**Try it**. Write out again each line of the material below, unchanged, from the first one to the line that holds "2. [Section 2: Historical".

=-=-=-=-=

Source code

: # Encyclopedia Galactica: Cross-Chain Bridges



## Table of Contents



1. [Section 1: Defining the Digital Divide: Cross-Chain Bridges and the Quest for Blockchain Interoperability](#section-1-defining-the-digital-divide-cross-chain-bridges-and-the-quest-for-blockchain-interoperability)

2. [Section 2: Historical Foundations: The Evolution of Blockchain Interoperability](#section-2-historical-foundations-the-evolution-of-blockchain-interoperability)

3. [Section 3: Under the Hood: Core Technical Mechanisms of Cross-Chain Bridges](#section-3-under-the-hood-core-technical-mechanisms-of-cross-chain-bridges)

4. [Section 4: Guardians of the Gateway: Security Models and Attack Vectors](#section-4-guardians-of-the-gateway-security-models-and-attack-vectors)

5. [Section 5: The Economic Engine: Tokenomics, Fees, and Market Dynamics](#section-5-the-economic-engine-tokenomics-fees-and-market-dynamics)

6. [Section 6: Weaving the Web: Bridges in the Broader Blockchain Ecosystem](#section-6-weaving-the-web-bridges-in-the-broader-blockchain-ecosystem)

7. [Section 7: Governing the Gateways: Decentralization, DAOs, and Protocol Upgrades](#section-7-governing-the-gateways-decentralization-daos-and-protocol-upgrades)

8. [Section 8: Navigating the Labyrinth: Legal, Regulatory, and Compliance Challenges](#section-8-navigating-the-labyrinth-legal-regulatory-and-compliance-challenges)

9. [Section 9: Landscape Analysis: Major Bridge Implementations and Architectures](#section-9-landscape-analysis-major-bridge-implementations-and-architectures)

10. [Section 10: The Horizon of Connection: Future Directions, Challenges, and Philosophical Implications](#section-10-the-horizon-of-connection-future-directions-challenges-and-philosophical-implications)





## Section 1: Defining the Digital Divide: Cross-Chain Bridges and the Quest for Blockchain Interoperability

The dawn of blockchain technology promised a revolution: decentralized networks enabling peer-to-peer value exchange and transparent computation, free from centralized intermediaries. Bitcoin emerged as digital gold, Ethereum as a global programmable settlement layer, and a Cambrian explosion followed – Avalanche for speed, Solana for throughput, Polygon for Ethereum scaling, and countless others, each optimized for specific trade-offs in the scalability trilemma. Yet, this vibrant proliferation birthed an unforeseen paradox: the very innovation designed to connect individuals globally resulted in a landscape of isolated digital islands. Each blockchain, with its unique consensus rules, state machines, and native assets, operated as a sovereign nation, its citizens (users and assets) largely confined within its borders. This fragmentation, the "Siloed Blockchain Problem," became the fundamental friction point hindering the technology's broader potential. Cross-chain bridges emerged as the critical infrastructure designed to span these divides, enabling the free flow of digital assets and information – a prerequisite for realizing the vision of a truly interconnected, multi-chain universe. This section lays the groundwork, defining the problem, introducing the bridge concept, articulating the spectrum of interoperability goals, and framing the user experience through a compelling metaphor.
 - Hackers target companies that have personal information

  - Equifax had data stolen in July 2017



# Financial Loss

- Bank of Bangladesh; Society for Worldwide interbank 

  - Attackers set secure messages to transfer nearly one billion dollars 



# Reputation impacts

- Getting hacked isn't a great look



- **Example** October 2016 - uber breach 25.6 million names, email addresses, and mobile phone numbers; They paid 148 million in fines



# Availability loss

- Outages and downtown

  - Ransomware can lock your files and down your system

=-=-=-=-=

**Response to this task**.
Source code

: # Encyclopedia Galactica: Cross-Chain Bridges



## Table of Contents



1. [Section 1: Defining the Digital Divide: Cross-Chain Bridges and the Quest for Blockchain Interoperability](#section-1-defining-the-digital-divide-cross-chain-bridges-and-the-quest-for-blockchain-interoperability)

2. [Section 2: Historical Foundations: The Evolution of Blockchain Interoperability](#section-2-historical-foundations-the-evolution-of-blockchain-interoperability)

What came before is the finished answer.